Addressing Tick Borne Illnesses

Each year, more than 30,000 cases of Lyme disease are reported nationwide, and studies suggest the actual number of people diagnosed with Lyme disease could actually be about 300,000. Despite these numbers, a recent national survey reported that nearly 20% of people surveyed in areas where Lyme disease is common were unaware that it was a risk. MSSNY will continue to educate its physicians on tick-borne illnesses and will

Disease Prevention

Prevention of diseases continues to remain a top MSSNY priority and the best way to prevent these diseases is through immunizations. MSSNY supports legislation or regulation that would remove religious exemptions for immunizations and would also oppose any additional exemptions for immunizations (A.8123A/S.6141A).
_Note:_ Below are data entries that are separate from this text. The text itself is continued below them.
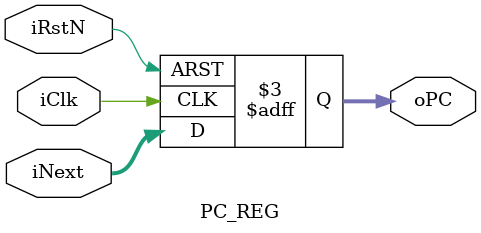
<source format=v>
module TOP (
    input iClk,
    input iRstN
);

    // PC wires
    wire [31:0] pc_cur;
    wire [31:0] pc_next;

    // Instruction 
    wire [31:0] instr;

    // Decoder outputs
    wire [6:0]  opcode;
    wire [4:0]  rd, rs1, rs2;
    wire [2:0]  funct3;
    wire [6:0]  funct7;
    wire [31:0] imm;

    // Control signals
    wire oLui, oPcSrc, oMemRd, oMemWr;
    wire oMemtoReg, oAluSrc1, oAluSrc2;
    wire oRegWrite, oBranch, oJump;
    wire oAluOp;

    // Register wires
    wire [31:0] rs1Data, rs2Data;
    wire [31:0] regWriteData;

    // ALU wires
    wire [3:0] aluCtrl;
    wire [31:0] aluInA, aluInB, aluOut;
    wire aluZero;

    // Data memory
    wire [31:0] memReadData;

    wire [31:0] wb_mux0_out;
    wire [31:0] wb_final;

 
    // PC REGISTER
    PC_REG pc0 (
        .iClk(iClk),
        .iRstN(iRstN),
        .iNext(pc_next),
        .oPC(pc_cur)
    );


    // INSTRUCTION MEMORY
    INSTRUCTION_MEMORY imem (
        .iRdAddr(pc_cur),
        .oInstr(instr)
    );


    // DECODER
    DECODER dec0 (
        .iInstr(instr),
        .oOpcode(opcode),
        .oRd(rd),
        .oFunct3(funct3),
        .oRs1(rs1),
        .oRs2(rs2),
        .oFunct7(funct7),
        .oImm(imm)
    );

    // CONTROL
    CONTROL ctrl0 (
        .iOpcode(opcode),
        .oLui(oLui),
        .oPcSrc(oPcSrc),
        .oMemRd(oMemRd),
        .oMemWr(oMemWr),
        .oAluOp(oAluOp),
        .oMemtoReg(oMemtoReg),
        .oAluSrc1(oAluSrc1),
        .oAluSrc2(oAluSrc2),
        .oRegWrite(oRegWrite),
        .oBranch(oBranch),
        .oJump(oJump)
    );

    // REGISTER FILE
    REGISTER reg0 (
        .iClk(iClk),
        .iRstN(iRstN),
        .iWriteEn(oRegWrite),
        .iReadEnS1(1'b1),
        .iReadEnS2(1'b1),
        .iRdAddr(rd),
        .iRs1Addr(rs1),
        .iRs2Addr(rs2),
        .iWriteData(wb_final),
        .oRs1Data(rs1Data),
        .oRs2Data(rs2Data)
    );

    // ALU CONTROL
    ALU_CONTROL alucontrol0 (
        .iAluOp({2'b00, oAluOp}),
        .iFunct3(funct3),
        .iFunct7(funct7),
        .oAluCtrl(aluCtrl)
    );

    // ALU INPUT MUXES
    MUX_2_1 #(.WIDTH(32)) muxA (
        .iData0(rs1Data),
        .iData1(pc_cur),
        .iSel(oAluSrc1),
        .oData(aluInA)
    );

    MUX_2_1 #(.WIDTH(32)) muxB (
        .iData0(rs2Data),
        .iData1(imm),
        .iSel(oAluSrc2),
        .oData(aluInB)
    );

    // ALU
    ALU alu0 (
        .iDataA(aluInA),
        .iDataB(aluInB),
        .iAluCtrl(aluCtrl),
        .oData(aluOut),
        .oZero(aluZero)
    );

    // DATA MEMORY
    DATA_MEMORY dmem0 (
        .iAddress(aluOut),
        .iWriteData(rs2Data),
        .iFunct3(funct3),
        .iMemWrite(oMemWr),
        .iMemRead(oMemRd),
        .oReadData(memReadData)
    );

    // WRITEBACK MUXES
    MUX_2_1 #(.WIDTH(32)) muxWB0 (
        .iData0(aluOut),
        .iData1(memReadData),
        .iSel(oMemtoReg),
        .oData(wb_mux0_out)
    );

    MUX_2_1 #(.WIDTH(32)) muxWB1 (
        .iData0(wb_mux0_out),
        .iData1(imm),
        .iSel(oLui),
        .oData(wb_final)
    );

    // BRANCH JUMP UNIT
    BRANCH_JUMP bj0 (
        .iBranch(oBranch),
        .iJump(oJump),
        .iZero(aluZero),
        .iOffset(imm),
        .iPc(pc_cur),
        .iRs1(rs1Data),
        .iPcSrc(oPcSrc),
        .oPc(pc_next)
    );

endmodule


// PC REGISTER (keeps TOP structural)
module PC_REG (
    input iClk,
    input iRstN,
    input [31:0] iNext,
    output reg [31:0] oPC
);
    always @(posedge iClk or negedge iRstN) begin
        if (!iRstN)
            oPC <= 32'd0;
        else
            oPC <= iNext;
    end
endmodule
</source>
MSSNY supports efforts to require pharmacies to inform adult patients that they have the option of having the immunization recorded into the registry. MSSNY also continues to strongly support legislation (A. 273/S. 3945) to prohibit the sale of tobacco, e-cigarettes and nicotine dispensing devices and products to anyone less than 21 years of age.

Women's Health

Preserving the ability for women to have access to reproductive and sexual health care services is a key public health component. MSSNY supports efforts to expand access to emergency contraception, including making emergency contraception more readily available and will continue to support sexual health education programs amongst adolescents. MSSNY will oppose any legislation that criminalizes the exercise of clinical judgment in the delivery of medical care.